» TASK GOAL
The records that follow must all be duplicated exactly.

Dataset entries
◇ ◇ ◇ ◇ ◇ ◇ ◇

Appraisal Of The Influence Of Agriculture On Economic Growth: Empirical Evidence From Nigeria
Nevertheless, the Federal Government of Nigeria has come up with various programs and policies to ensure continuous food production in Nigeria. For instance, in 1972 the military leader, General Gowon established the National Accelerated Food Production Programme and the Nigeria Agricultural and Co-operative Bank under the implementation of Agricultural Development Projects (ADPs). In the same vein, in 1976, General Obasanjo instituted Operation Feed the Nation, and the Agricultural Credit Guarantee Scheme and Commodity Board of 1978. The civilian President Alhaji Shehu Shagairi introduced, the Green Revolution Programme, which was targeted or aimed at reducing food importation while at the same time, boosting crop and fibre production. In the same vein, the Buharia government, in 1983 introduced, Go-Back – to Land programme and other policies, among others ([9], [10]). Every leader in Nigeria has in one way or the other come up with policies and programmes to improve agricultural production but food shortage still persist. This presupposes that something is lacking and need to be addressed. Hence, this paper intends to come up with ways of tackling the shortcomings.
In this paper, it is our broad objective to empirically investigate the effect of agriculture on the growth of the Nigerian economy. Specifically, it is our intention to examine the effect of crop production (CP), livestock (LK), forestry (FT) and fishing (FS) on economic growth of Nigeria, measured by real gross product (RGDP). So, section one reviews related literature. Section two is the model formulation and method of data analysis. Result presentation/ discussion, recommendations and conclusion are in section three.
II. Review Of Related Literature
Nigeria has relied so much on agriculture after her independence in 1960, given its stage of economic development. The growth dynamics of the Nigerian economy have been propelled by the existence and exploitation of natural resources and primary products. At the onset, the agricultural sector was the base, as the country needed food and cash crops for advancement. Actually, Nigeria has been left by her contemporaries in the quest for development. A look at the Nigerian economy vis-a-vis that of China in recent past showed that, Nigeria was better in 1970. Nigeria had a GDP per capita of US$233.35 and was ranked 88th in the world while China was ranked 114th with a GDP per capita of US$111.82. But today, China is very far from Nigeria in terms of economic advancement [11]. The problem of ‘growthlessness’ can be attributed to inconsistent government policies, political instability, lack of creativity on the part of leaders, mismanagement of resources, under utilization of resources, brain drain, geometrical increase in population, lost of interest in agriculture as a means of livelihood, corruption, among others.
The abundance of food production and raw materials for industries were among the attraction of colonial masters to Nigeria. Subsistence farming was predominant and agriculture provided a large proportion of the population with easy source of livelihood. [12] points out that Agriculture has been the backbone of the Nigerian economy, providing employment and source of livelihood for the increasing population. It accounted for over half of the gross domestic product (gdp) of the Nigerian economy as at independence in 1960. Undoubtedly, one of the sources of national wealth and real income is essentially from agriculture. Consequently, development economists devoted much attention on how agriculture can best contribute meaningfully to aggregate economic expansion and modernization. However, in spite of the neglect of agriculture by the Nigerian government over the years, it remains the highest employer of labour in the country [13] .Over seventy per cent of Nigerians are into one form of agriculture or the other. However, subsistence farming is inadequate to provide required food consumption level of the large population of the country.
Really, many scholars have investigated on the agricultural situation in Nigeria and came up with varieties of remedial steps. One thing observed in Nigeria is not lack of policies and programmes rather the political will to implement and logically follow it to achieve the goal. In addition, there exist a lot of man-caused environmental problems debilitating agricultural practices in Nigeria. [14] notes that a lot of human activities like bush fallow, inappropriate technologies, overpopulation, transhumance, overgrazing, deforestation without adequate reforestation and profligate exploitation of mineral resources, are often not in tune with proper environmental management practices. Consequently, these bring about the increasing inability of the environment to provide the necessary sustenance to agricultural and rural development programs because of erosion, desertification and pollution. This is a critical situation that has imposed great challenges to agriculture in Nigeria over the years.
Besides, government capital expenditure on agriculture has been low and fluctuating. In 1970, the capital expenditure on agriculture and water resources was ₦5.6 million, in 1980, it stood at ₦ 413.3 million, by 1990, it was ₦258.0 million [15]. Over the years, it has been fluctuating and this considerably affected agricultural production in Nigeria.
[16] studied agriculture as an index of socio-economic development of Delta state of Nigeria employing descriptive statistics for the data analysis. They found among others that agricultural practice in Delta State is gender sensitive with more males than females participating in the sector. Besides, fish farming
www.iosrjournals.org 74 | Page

◇ ◇ ◇ ◇ ◇ ◇ ◇

» OUTPUT FOR THIS EXERCISE
Appraisal Of The Influence Of Agriculture On Economic Growth: Empirical Evidence From Nigeria
Nevertheless, the Federal Government of Nigeria has come up with various programs and policies to ensure continuous food production in Nigeria. For instance, in 1972 the military leader, General Gowon established the National Accelerated Food Production Programme and the Nigeria Agricultural and Co-operative Bank under the implementation of Agricultural Development Projects (ADPs). In the same vein, in 1976, General Obasanjo instituted Operation Feed the Nation, and the Agricultural Credit Guarantee Scheme and Commodity Board of 1978. The civilian President Alhaji Shehu Shagairi introduced, the Green Revolution Programme, which was targeted or aimed at reducing food importation while at the same time, boosting crop and fibre production. In the same vein, the Buharia government, in 1983 introduced, Go-Back – to Land programme and other policies, among others ([9], [10]). Every leader in Nigeria has in one way or the other come up with policies and programmes to improve agricultural production but food shortage still persist. This presupposes that something is lacking and need to be addressed. Hence, this paper intends to come up with ways of tackling the shortcomings.
In this paper, it is our broad objective to empirically investigate the effect of agriculture on the growth of the Nigerian economy. Specifically, it is our intention to examine the effect of crop production (CP), livestock (LK), forestry (FT) and fishing (FS) on economic growth of Nigeria, measured by real gross product (RGDP). So, section one reviews related literature. Section two is the model formulation and method of data analysis. Result presentation/ discussion, recommendations and conclusion are in section three.
II. Review Of Related Literature
Nigeria has relied so much on agriculture after her independence in 1960, given its stage of economic development. The growth dynamics of the Nigerian economy have been propelled by the existence and exploitation of natural resources and primary products. At the onset, the agricultural sector was the base, as the country needed food and cash crops for advancement. Actually, Nigeria has been left by her contemporaries in the quest for development. A look at the Nigerian economy vis-a-vis that of China in recent past showed that, Nigeria was better in 1970. Nigeria had a GDP per capita of US$233.35 and was ranked 88th in the world while China was ranked 114th with a GDP per capita of US$111.82. But today, China is very far from Nigeria in terms of economic advancement [11]. The problem of ‘growthlessness’ can be attributed to inconsistent government policies, political instability, lack of creativity on the part of leaders, mismanagement of resources, under utilization of resources, brain drain, geometrical increase in population, lost of interest in agriculture as a means of livelihood, corruption, among others.
The abundance of food production and raw materials for industries were among the attraction of colonial masters to Nigeria. Subsistence farming was predominant and agriculture provided a large proportion of the population with easy source of livelihood. [12] points out that Agriculture has been the backbone of the Nigerian economy, providing employment and source of livelihood for the increasing population. It accounted for over half of the gross domestic product (gdp) of the Nigerian economy as at independence in 1960. Undoubtedly, one of the sources of national wealth and real income is essentially from agriculture. Consequently, development economists devoted much attention on how agriculture can best contribute meaningfully to aggregate economic expansion and modernization. However, in spite of the neglect of agriculture by the Nigerian government over the years, it remains the highest employer of labour in the country [13] .Over seventy per cent of Nigerians are into one form of agriculture or the other. However, subsistence farming is inadequate to provide required food consumption level of the large population of the country.
Really, many scholars have investigated on the agricultural situation in Nigeria and came up with varieties of remedial steps. One thing observed in Nigeria is not lack of policies and programmes rather the political will to implement and logically follow it to achieve the goal. In addition, there exist a lot of man-caused environmental problems debilitating agricultural practices in Nigeria. [14] notes that a lot of human activities like bush fallow, inappropriate technologies, overpopulation, transhumance, overgrazing, deforestation without adequate reforestation and profligate exploitation of mineral resources, are often not in tune with proper environmental management practices. Consequently, these bring about the increasing inability of the environment to provide the necessary sustenance to agricultural and rural development programs because of erosion, desertification and pollution. This is a critical situation that has imposed great challenges to agriculture in Nigeria over the years.
Besides, government capital expenditure on agriculture has been low and fluctuating. In 1970, the capital expenditure on agriculture and water resources was ₦5.6 million, in 1980, it stood at ₦ 413.3 million, by 1990, it was ₦258.0 million [15]. Over the years, it has been fluctuating and this considerably affected agricultural production in Nigeria.
[16] studied agriculture as an index of socio-economic development of Delta state of Nigeria employing descriptive statistics for the data analysis. They found among others that agricultural practice in Delta State is gender sensitive with more males than females participating in the sector. Besides, fish farming
www.iosrjournals.org 74 | Page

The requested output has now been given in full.